安田純平さんらしき男性の「韓国人です」編集カットはなぜ行われた?報道の本質すら歪めるメディアの「韓国忖度」が浮き彫りに

TBSはなぜカットした?

2015年6月にシリアへ入国した後、行方不明になっているフリージャーナリスト、安田純平さん(44)と見られる男性の動画が7月31日にネット上で公開され話題となっている。映像の中で、黒衣の男二人に自動小銃を突きつけられた男性は「私の名前はウマル。韓国人です」と名乗り、「とてもひどい環境にいます。今すぐ助けてください」と救出を訴えた。

だが、安田さんと見られる男性は、なぜ急に「韓国人」を名乗ったのだろうか。その背景には「戦場ジャーナリスト」のしたたかさと、メディア報道の歪曲した実態が見え隠れする。

「戦場ジャーナリスト」と称する安田さんが拘束を受けるのは、2003年イラク軍に拘束されて以来、今回で5回目。

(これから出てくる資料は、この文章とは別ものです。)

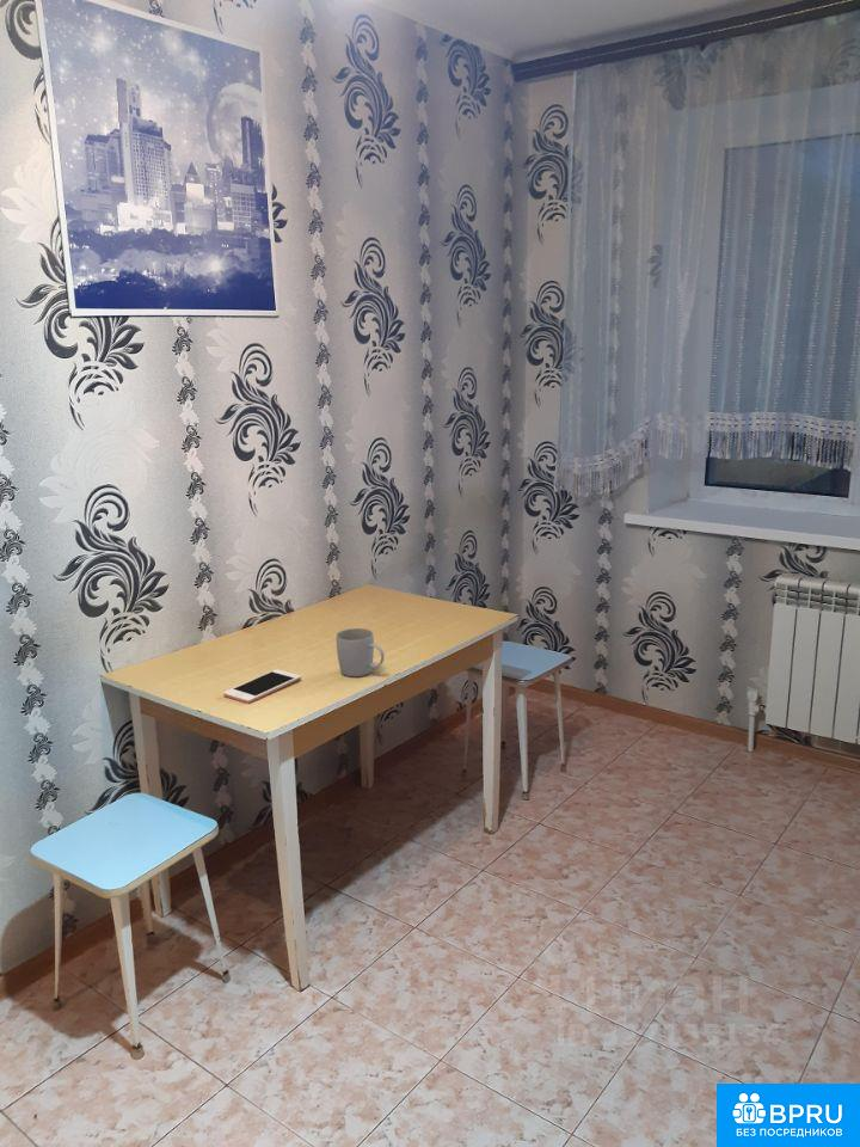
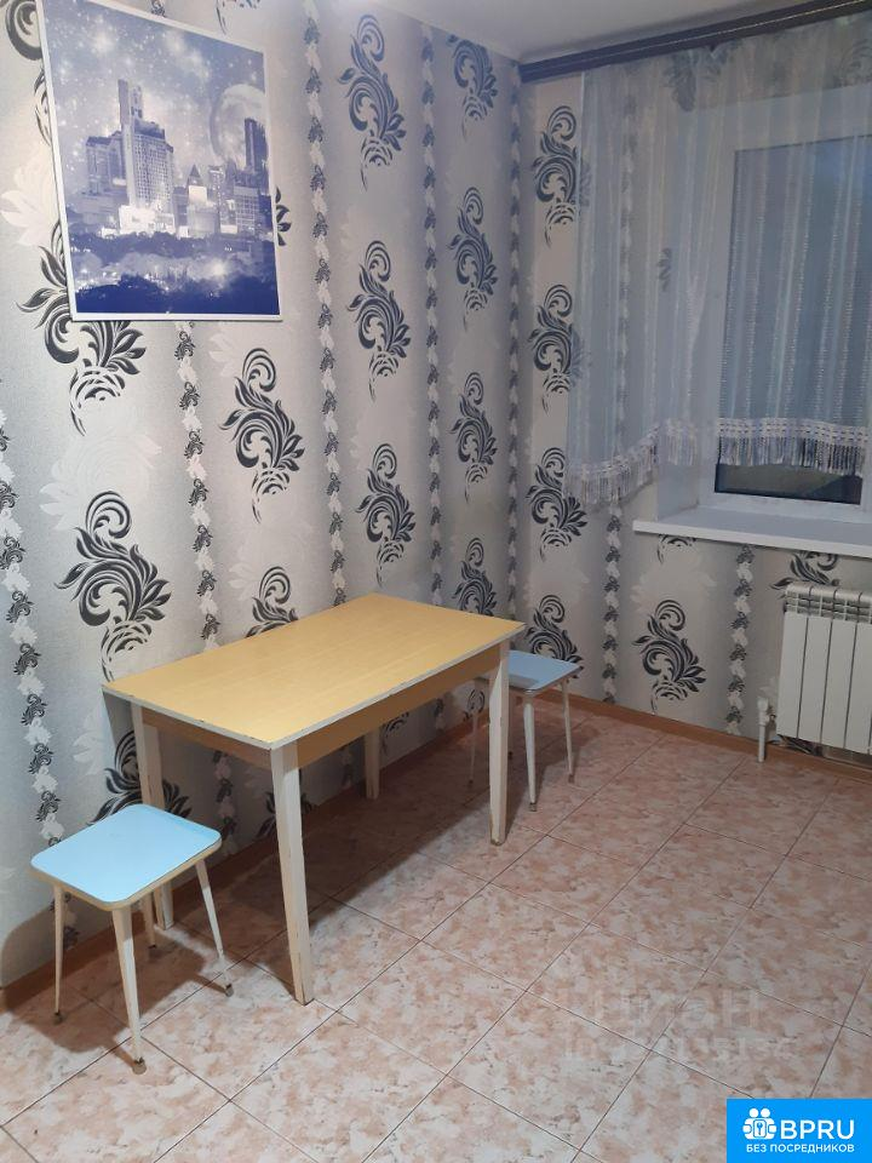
- mug [334,627,386,677]
- cell phone [222,668,302,705]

性懲りもなく取材を繰り返していた裏には「拘束されるたびに知名度が上がり、執筆依頼やテレビ出演も増える」(紛争地取材関係者)というマスコミの体質もあったのかもしれない。

また、安田さん本人はTwitter上で、外務省から危険地域への渡航を制止されたことを明かしているが、そんな政府に「世界でもまれにみるチキン国家」などと悪態を繰り返していたようだ。

それゆえ、今回の報道を受け、SNS上には安田さんを”自業自得”だとする声が多数上がっている。一般視聴者も、戦場ジャーナリストなる職業から「危険な現場からの報道こそ至上」とする奢りと、「政府はその報道のバックアップをするべきだ」とする横暴さを読み取ったのではないだろうか。

■「韓国人です」は放送せず!? パスポート画像から韓国名を消した不自然報道

さて、今回の新映像で注目すべきは安田さんが「韓国人です」と話している点である。

安田さんは今年5月時点の画像で「助けてください これが最後のチャンスです 安田純平」と書かれた紙を持っていたにもかかわらず、日本政府との交渉は一向に進んでいない。外務省領事局・邦人テロ対策室は「力を尽くしている」としているものの、菅義偉官房長官は「(テロリストと交渉しない)政府の対応方針が変わることはない」(3月16日記者会見)と一貫している。

それゆえ中東の消息筋には、安田さんの「韓国発言」は日本政府の対応に業を煮やした拘束グループが「要求先を変更したのではないか」との見方も多いようだ。

ところが、 TBSとテレビ朝日の放送では「韓国人です」という部分を編集してカット。この部分にこそ、報道の新規性があるにもかかわらず、それを歪めてしまう「韓国忖度」を行なってしまっているのだ。

「韓国忖度」については、以前にもNNN(日本テレビ系列)のニュースなどで安田さんのパスポートが映された際に「純平」の部分だけ映され、苗字の箇所にモザイクが掛けられていたことからも、何らかの配慮がなされたのではないかと囁かれていた。

テレビにおける通名報道など賛否の分かれる議論ではあるが、今回の安田さんの「韓国人です」発言に関してはニュースの根幹である。ネット上でも公開されている情報をテレビ局側がわざわざ編集カットして、本質が捻じ曲げられるならば、これこそフェイクと言うべきではないのか。

安田さんが韓国人であれ、日本人であれ、いかなる志を持ったご職業であれ、いち早い救出が望まれることに関係はない。公平ならざる報道の忖度が事実を歪め、むしろ解放の妨げにならないことを祈りたい。